There are no mistakes in life some people say
It is true sometimes you can see it that way.
But people don't live or die, people just float.
She went with the man
In the long black coat.
Dylan is a modern Jeremiah. He sees how out of joint the world is and tells all of us about it. He senses the strangeness of his position as an icon. Everyone praises the prophet's words instead of heeding them. Today's Dylan just sings and doesn't take his "star" status seriously. All he can do is work his work, as he muses in "Tryin' to Get to Heaven," with its allusion to "Midnight Rambler" by the Rolling Stones:
Gonna sleep down in the parlor
And relive my dreams
I'll close my eyes and I wonder
If everything is as hollow as it seems
Some trains don't pull no gamblers
No midnight ramblers, like they did before
I been to Sugar Town, I shook the sugar down
Now I'm trying to get to heaven before they close the door.

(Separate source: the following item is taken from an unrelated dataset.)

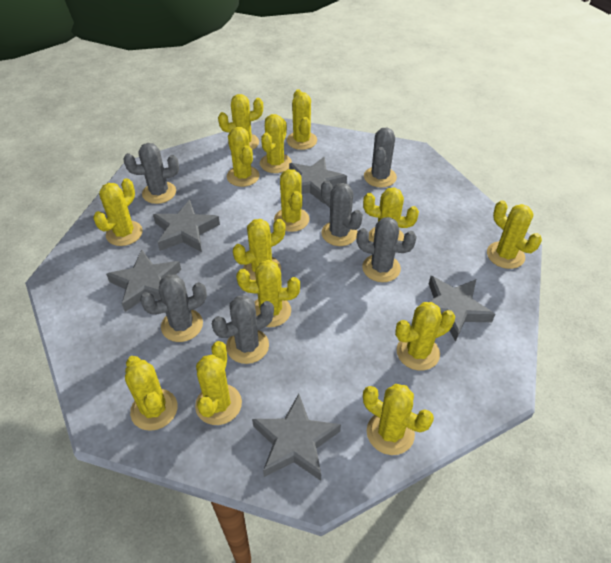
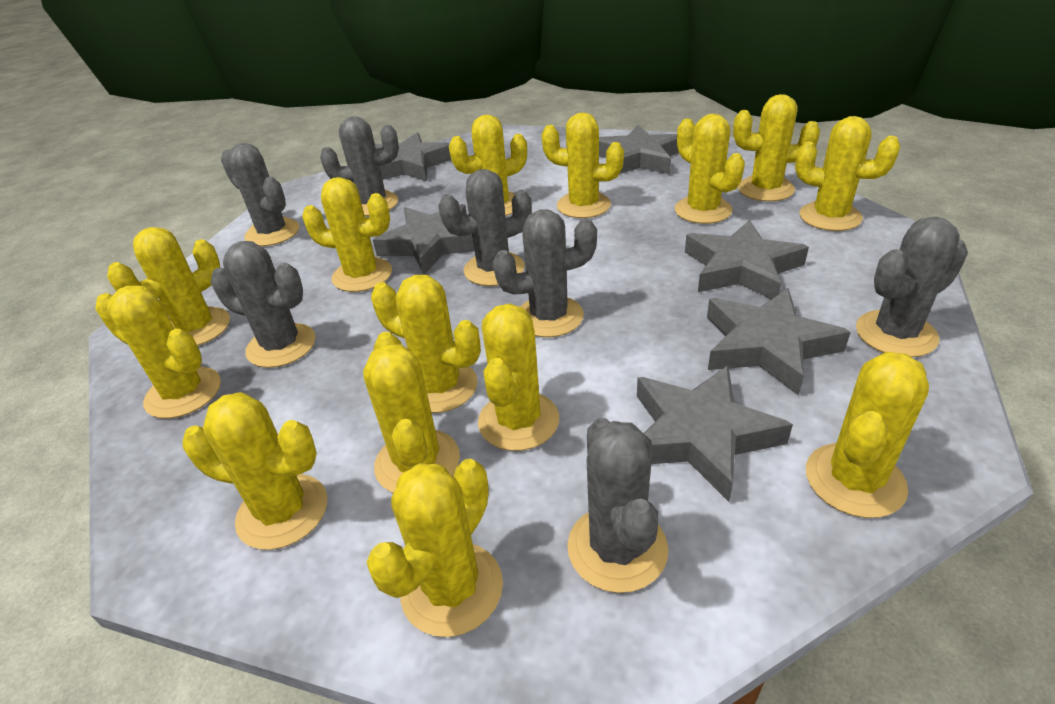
grey cactus: 6 -> 7
grey star: 5 -> 6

Dylan is that performer who will go until he dies. He's a rail rider with a guitar on his back and a harmonica in his pocket. He's a scop, a troubadour, a vaudevillian. And Dylan is the most important songwriter of them all. One can get older with his songs and within their world of outlaws, strangers, and jilted lovers.

Perhaps Dylan's "suffering servant" posture ultimately wins out over the unapologetic, unrepentant rebelliousness of the Stones. If one lives, one becomes put upon and beaten back. The observing voice in Dylan is undefeated and undaunted, yet unpretentious. That voice does not refuse to warn of the storms approaching in the distance, even if no one heeds the warning.